> _ACTIVITY_:
From the first line to the last, copy the listing exactly and omit the pictures.

> _GIVEN ENTRIES_:
-.-.-
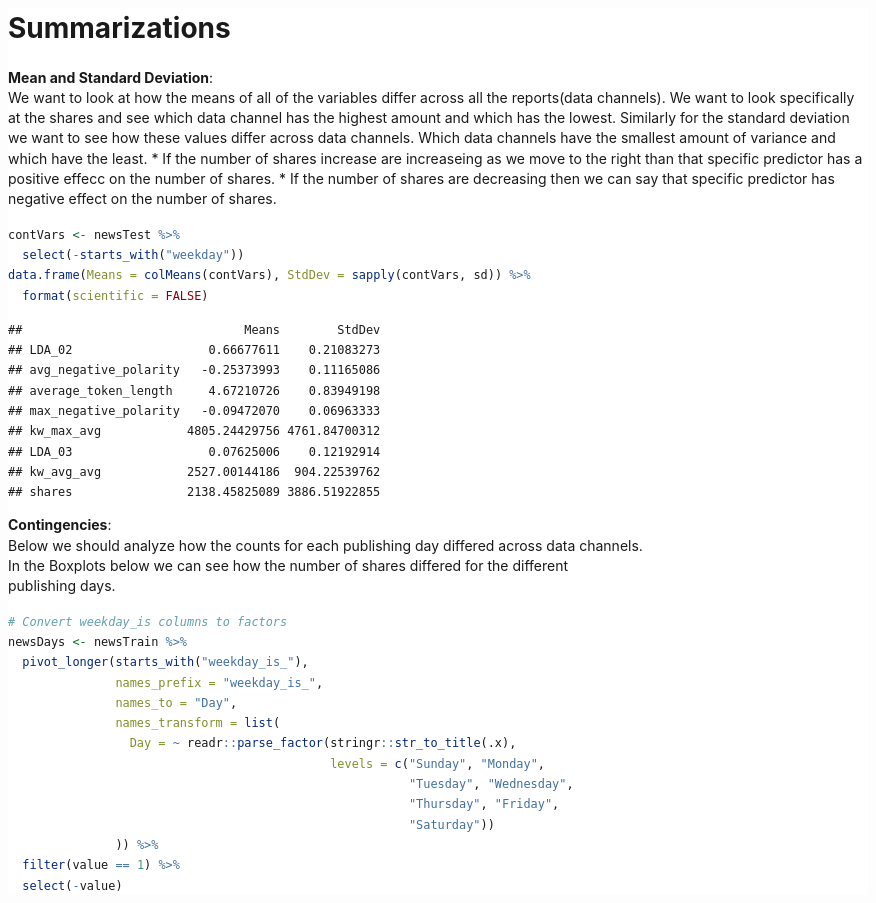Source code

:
 ``` r
```

# Summarizations

**Mean and Standard Deviation**:  
We want to look at how the means of all of the variables differ across
all the reports(data channels). We want to look specifically at the
shares and see which data channel has the highest amount and which has
the lowest. Similarly for the standard deviation we want to see how
these values differ across data channels. Which data channels have the
smallest amount of variance and which have the least. \* If the number
of shares increase are increaseing as we move to the right than that
specific predictor has a positive effecc on the number of shares. \* If
the number of shares are decreasing then we can say that specific
predictor has negative effect on the number of shares.

``` r
contVars <- newsTest %>%
  select(-starts_with("weekday"))
data.frame(Means = colMeans(contVars), StdDev = sapply(contVars, sd)) %>% 
  format(scientific = FALSE)
```

    ##                               Means        StdDev
    ## LDA_02                   0.66677611    0.21083273
    ## avg_negative_polarity   -0.25373993    0.11165086
    ## average_token_length     4.67210726    0.83949198
    ## max_negative_polarity   -0.09472070    0.06963333
    ## kw_max_avg            4805.24429756 4761.84700312
    ## LDA_03                   0.07625006    0.12192914
    ## kw_avg_avg            2527.00144186  904.22539762
    ## shares                2138.45825089 3886.51922855

**Contingencies**:  
Below we should analyze how the counts for each publishing day differed
across data channels.  
In the Boxplots below we can see how the number of shares differed for
the different  
publishing days.

``` r
# Convert weekday_is columns to factors
newsDays <- newsTrain %>%
  pivot_longer(starts_with("weekday_is_"), 
               names_prefix = "weekday_is_",
               names_to = "Day",
               names_transform = list(
                 Day = ~ readr::parse_factor(stringr::str_to_title(.x), 
                                             levels = c("Sunday", "Monday",
                                                        "Tuesday", "Wednesday",
                                                        "Thursday", "Friday",
                                                        "Saturday"))
               )) %>%
  filter(value == 1) %>%
  select(-value)
```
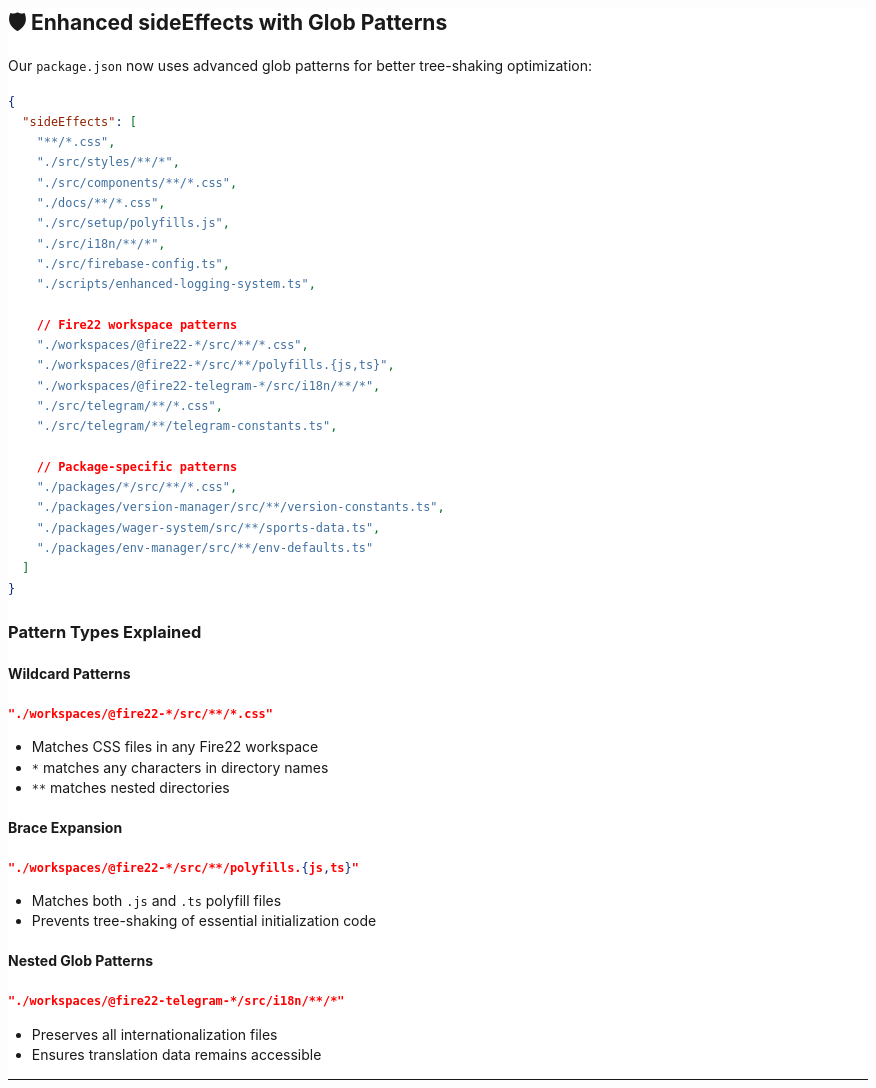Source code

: ## 🛡️ Enhanced sideEffects with Glob Patterns

Our `package.json` now uses advanced glob patterns for better tree-shaking optimization:

```json
{
  "sideEffects": [
    "**/*.css",
    "./src/styles/**/*",
    "./src/components/**/*.css",
    "./docs/**/*.css",
    "./src/setup/polyfills.js",
    "./src/i18n/**/*",
    "./src/firebase-config.ts",
    "./scripts/enhanced-logging-system.ts",
    
    // Fire22 workspace patterns
    "./workspaces/@fire22-*/src/**/*.css",
    "./workspaces/@fire22-*/src/**/polyfills.{js,ts}",
    "./workspaces/@fire22-telegram-*/src/i18n/**/*",
    "./src/telegram/**/*.css",
    "./src/telegram/**/telegram-constants.ts",
    
    // Package-specific patterns
    "./packages/*/src/**/*.css",
    "./packages/version-manager/src/**/version-constants.ts",
    "./packages/wager-system/src/**/sports-data.ts",
    "./packages/env-manager/src/**/env-defaults.ts"
  ]
}
```

### Pattern Types Explained

#### **Wildcard Patterns**
```json
"./workspaces/@fire22-*/src/**/*.css"
```
- Matches CSS files in any Fire22 workspace
- `*` matches any characters in directory names
- `**` matches nested directories

#### **Brace Expansion**
```json
"./workspaces/@fire22-*/src/**/polyfills.{js,ts}"
```
- Matches both `.js` and `.ts` polyfill files
- Prevents tree-shaking of essential initialization code

#### **Nested Glob Patterns**
```json
"./workspaces/@fire22-telegram-*/src/i18n/**/*"
```
- Preserves all internationalization files
- Ensures translation data remains accessible

---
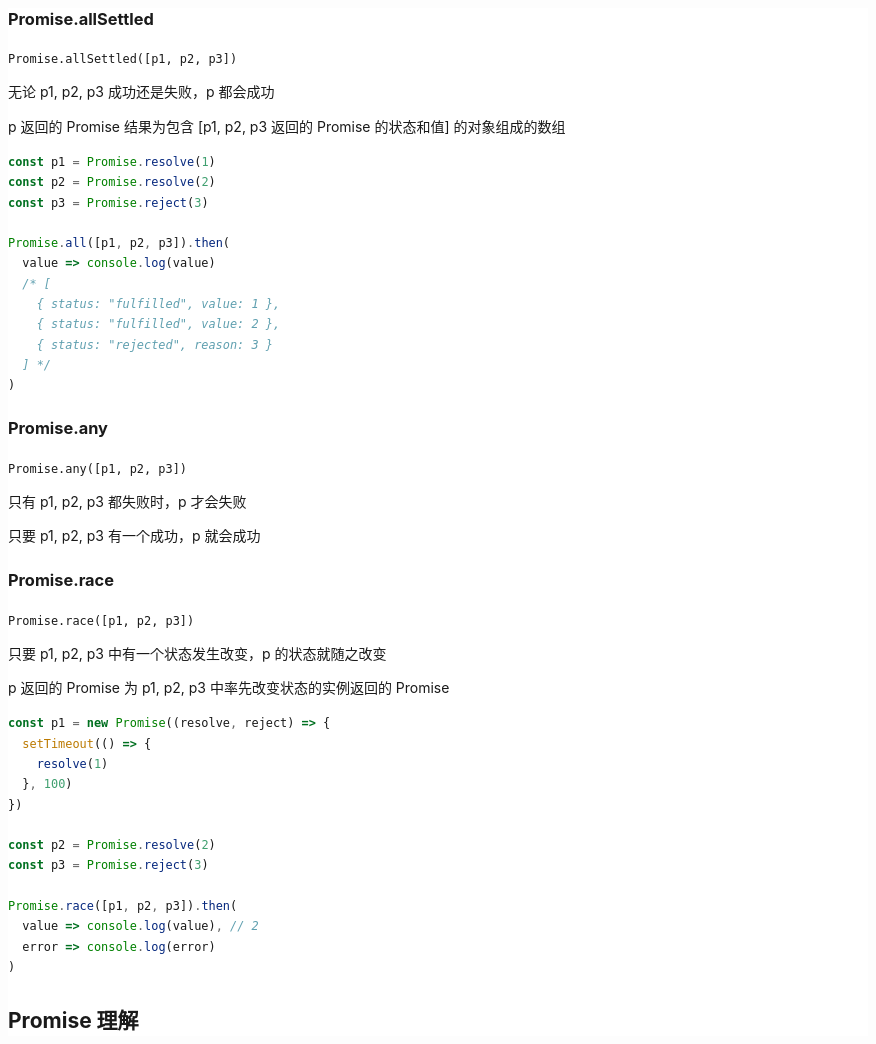 ### Promise.allSettled

`Promise.allSettled([p1, p2, p3])`

无论 p1, p2, p3 成功还是失败，p 都会成功

p 返回的 Promise 结果为包含 [p1, p2, p3 返回的 Promise 的状态和值] 的对象组成的数组

```js
const p1 = Promise.resolve(1)
const p2 = Promise.resolve(2)
const p3 = Promise.reject(3)

Promise.all([p1, p2, p3]).then(
  value => console.log(value)
  /* [
    { status: "fulfilled", value: 1 },
    { status: "fulfilled", value: 2 },
    { status: "rejected", reason: 3 }
  ] */
)
```

### Promise.any

`Promise.any([p1, p2, p3])`

只有 p1, p2, p3 都失败时，p 才会失败

只要 p1, p2, p3 有一个成功，p 就会成功

### Promise.race

`Promise.race([p1, p2, p3])`

只要 p1, p2, p3 中有一个状态发生改变，p 的状态就随之改变

p 返回的 Promise 为 p1, p2, p3 中率先改变状态的实例返回的 Promise

```js
const p1 = new Promise((resolve, reject) => {
  setTimeout(() => {
    resolve(1)
  }, 100)
})

const p2 = Promise.resolve(2)
const p3 = Promise.reject(3)

Promise.race([p1, p2, p3]).then(
  value => console.log(value), // 2
  error => console.log(error)
)
```

## Promise 理解


  [foo]: "hello",
  [bar]: "world"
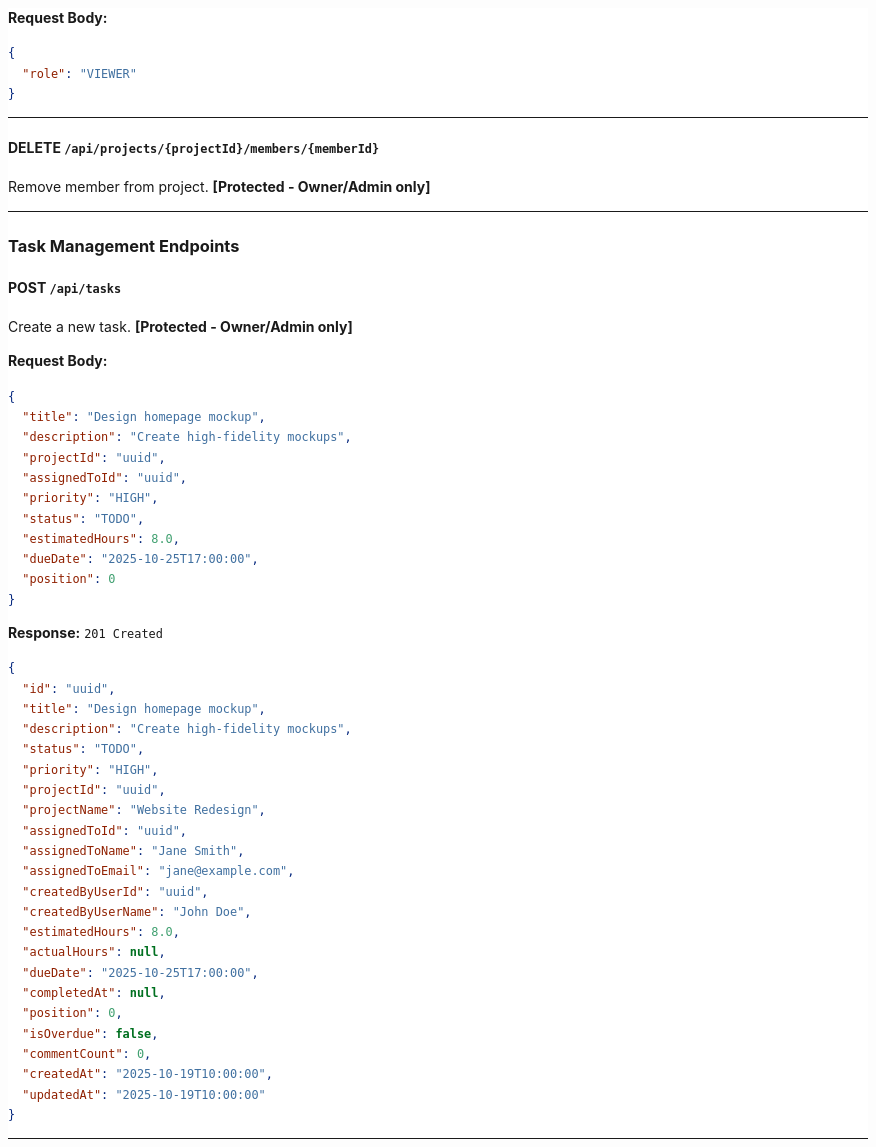 **Request Body:**
```json
{
  "role": "VIEWER"
}
```

---

#### DELETE `/api/projects/{projectId}/members/{memberId}`
Remove member from project. **[Protected - Owner/Admin only]**

---

### Task Management Endpoints

#### POST `/api/tasks`
Create a new task. **[Protected - Owner/Admin only]**

**Request Body:**
```json
{
  "title": "Design homepage mockup",
  "description": "Create high-fidelity mockups",
  "projectId": "uuid",
  "assignedToId": "uuid",
  "priority": "HIGH",
  "status": "TODO",
  "estimatedHours": 8.0,
  "dueDate": "2025-10-25T17:00:00",
  "position": 0
}
```

**Response:** `201 Created`
```json
{
  "id": "uuid",
  "title": "Design homepage mockup",
  "description": "Create high-fidelity mockups",
  "status": "TODO",
  "priority": "HIGH",
  "projectId": "uuid",
  "projectName": "Website Redesign",
  "assignedToId": "uuid",
  "assignedToName": "Jane Smith",
  "assignedToEmail": "jane@example.com",
  "createdByUserId": "uuid",
  "createdByUserName": "John Doe",
  "estimatedHours": 8.0,
  "actualHours": null,
  "dueDate": "2025-10-25T17:00:00",
  "completedAt": null,
  "position": 0,
  "isOverdue": false,
  "commentCount": 0,
  "createdAt": "2025-10-19T10:00:00",
  "updatedAt": "2025-10-19T10:00:00"
}
```

---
-.-.-
> _ANSWER SPACE_:
Source code

:
 ``` r
```

# Summarizations

**Mean and Standard Deviation**:  
We want to look at how the means of all of the variables differ across
all the reports(data channels). We want to look specifically at the
shares and see which data channel has the highest amount and which has
the lowest. Similarly for the standard deviation we want to see how
these values differ across data channels. Which data channels have the
smallest amount of variance and which have the least. \* If the number
of shares increase are increaseing as we move to the right than that
specific predictor has a positive effecc on the number of shares. \* If
the number of shares are decreasing then we can say that specific
predictor has negative effect on the number of shares.

``` r
contVars <- newsTest %>%
  select(-starts_with("weekday"))
data.frame(Means = colMeans(contVars), StdDev = sapply(contVars, sd)) %>% 
  format(scientific = FALSE)
```

    ##                               Means        StdDev
    ## LDA_02                   0.66677611    0.21083273
    ## avg_negative_polarity   -0.25373993    0.11165086
    ## average_token_length     4.67210726    0.83949198
    ## max_negative_polarity   -0.09472070    0.06963333
    ## kw_max_avg            4805.24429756 4761.84700312
    ## LDA_03                   0.07625006    0.12192914
    ## kw_avg_avg            2527.00144186  904.22539762
    ## shares                2138.45825089 3886.51922855

**Contingencies**:  
Below we should analyze how the counts for each publishing day differed
across data channels.  
In the Boxplots below we can see how the number of shares differed for
the different  
publishing days.

``` r
# Convert weekday_is columns to factors
newsDays <- newsTrain %>%
  pivot_longer(starts_with("weekday_is_"), 
               names_prefix = "weekday_is_",
               names_to = "Day",
               names_transform = list(
                 Day = ~ readr::parse_factor(stringr::str_to_title(.x), 
                                             levels = c("Sunday", "Monday",
                                                        "Tuesday", "Wednesday",
                                                        "Thursday", "Friday",
                                                        "Saturday"))
               )) %>%
  filter(value == 1) %>%
  select(-value)
```
Source code

: ## 🛡️ Enhanced sideEffects with Glob Patterns

Our `package.json` now uses advanced glob patterns for better tree-shaking optimization:

```json
{
  "sideEffects": [
    "**/*.css",
    "./src/styles/**/*",
    "./src/components/**/*.css",
    "./docs/**/*.css",
    "./src/setup/polyfills.js",
    "./src/i18n/**/*",
    "./src/firebase-config.ts",
    "./scripts/enhanced-logging-system.ts",
    
    // Fire22 workspace patterns
    "./workspaces/@fire22-*/src/**/*.css",
    "./workspaces/@fire22-*/src/**/polyfills.{js,ts}",
    "./workspaces/@fire22-telegram-*/src/i18n/**/*",
    "./src/telegram/**/*.css",
    "./src/telegram/**/telegram-constants.ts",
    
    // Package-specific patterns
    "./packages/*/src/**/*.css",
    "./packages/version-manager/src/**/version-constants.ts",
    "./packages/wager-system/src/**/sports-data.ts",
    "./packages/env-manager/src/**/env-defaults.ts"
  ]
}
```

### Pattern Types Explained

#### **Wildcard Patterns**
```json
"./workspaces/@fire22-*/src/**/*.css"
```
- Matches CSS files in any Fire22 workspace
- `*` matches any characters in directory names
- `**` matches nested directories

#### **Brace Expansion**
```json
"./workspaces/@fire22-*/src/**/polyfills.{js,ts}"
```
- Matches both `.js` and `.ts` polyfill files
- Prevents tree-shaking of essential initialization code

#### **Nested Glob Patterns**
```json
"./workspaces/@fire22-telegram-*/src/i18n/**/*"
```
- Preserves all internationalization files
- Ensures translation data remains accessible

---
 ### Promise.allSettled

`Promise.allSettled([p1, p2, p3])`

无论 p1, p2, p3 成功还是失败，p 都会成功

p 返回的 Promise 结果为包含 [p1, p2, p3 返回的 Promise 的状态和值] 的对象组成的数组

```js
const p1 = Promise.resolve(1)
const p2 = Promise.resolve(2)
const p3 = Promise.reject(3)

Promise.all([p1, p2, p3]).then(
  value => console.log(value)
  /* [
    { status: "fulfilled", value: 1 },
    { status: "fulfilled", value: 2 },
    { status: "rejected", reason: 3 }
  ] */
)
```

### Promise.any

`Promise.any([p1, p2, p3])`

只有 p1, p2, p3 都失败时，p 才会失败

只要 p1, p2, p3 有一个成功，p 就会成功

### Promise.race

`Promise.race([p1, p2, p3])`

只要 p1, p2, p3 中有一个状态发生改变，p 的状态就随之改变

p 返回的 Promise 为 p1, p2, p3 中率先改变状态的实例返回的 Promise

```js
const p1 = new Promise((resolve, reject) => {
  setTimeout(() => {
    resolve(1)
  }, 100)
})

const p2 = Promise.resolve(2)
const p3 = Promise.reject(3)

Promise.race([p1, p2, p3]).then(
  value => console.log(value), // 2
  error => console.log(error)
)
```

## Promise 理解


  [foo]: "hello",
  [bar]: "world"
 **Request Body:**
```json
{
  "role": "VIEWER"
}
```

---

#### DELETE `/api/projects/{projectId}/members/{memberId}`
Remove member from project. **[Protected - Owner/Admin only]**

---

### Task Management Endpoints

#### POST `/api/tasks`
Create a new task. **[Protected - Owner/Admin only]**

**Request Body:**
```json
{
  "title": "Design homepage mockup",
  "description": "Create high-fidelity mockups",
  "projectId": "uuid",
  "assignedToId": "uuid",
  "priority": "HIGH",
  "status": "TODO",
  "estimatedHours": 8.0,
  "dueDate": "2025-10-25T17:00:00",
  "position": 0
}
```

**Response:** `201 Created`
```json
{
  "id": "uuid",
  "title": "Design homepage mockup",
  "description": "Create high-fidelity mockups",
  "status": "TODO",
  "priority": "HIGH",
  "projectId": "uuid",
  "projectName": "Website Redesign",
  "assignedToId": "uuid",
  "assignedToName": "Jane Smith",
  "assignedToEmail": "jane@example.com",
  "createdByUserId": "uuid",
  "createdByUserName": "John Doe",
  "estimatedHours": 8.0,
  "actualHours": null,
  "dueDate": "2025-10-25T17:00:00",
  "completedAt": null,
  "position": 0,
  "isOverdue": false,
  "commentCount": 0,
  "createdAt": "2025-10-19T10:00:00",
  "updatedAt": "2025-10-19T10:00:00"
}
```

---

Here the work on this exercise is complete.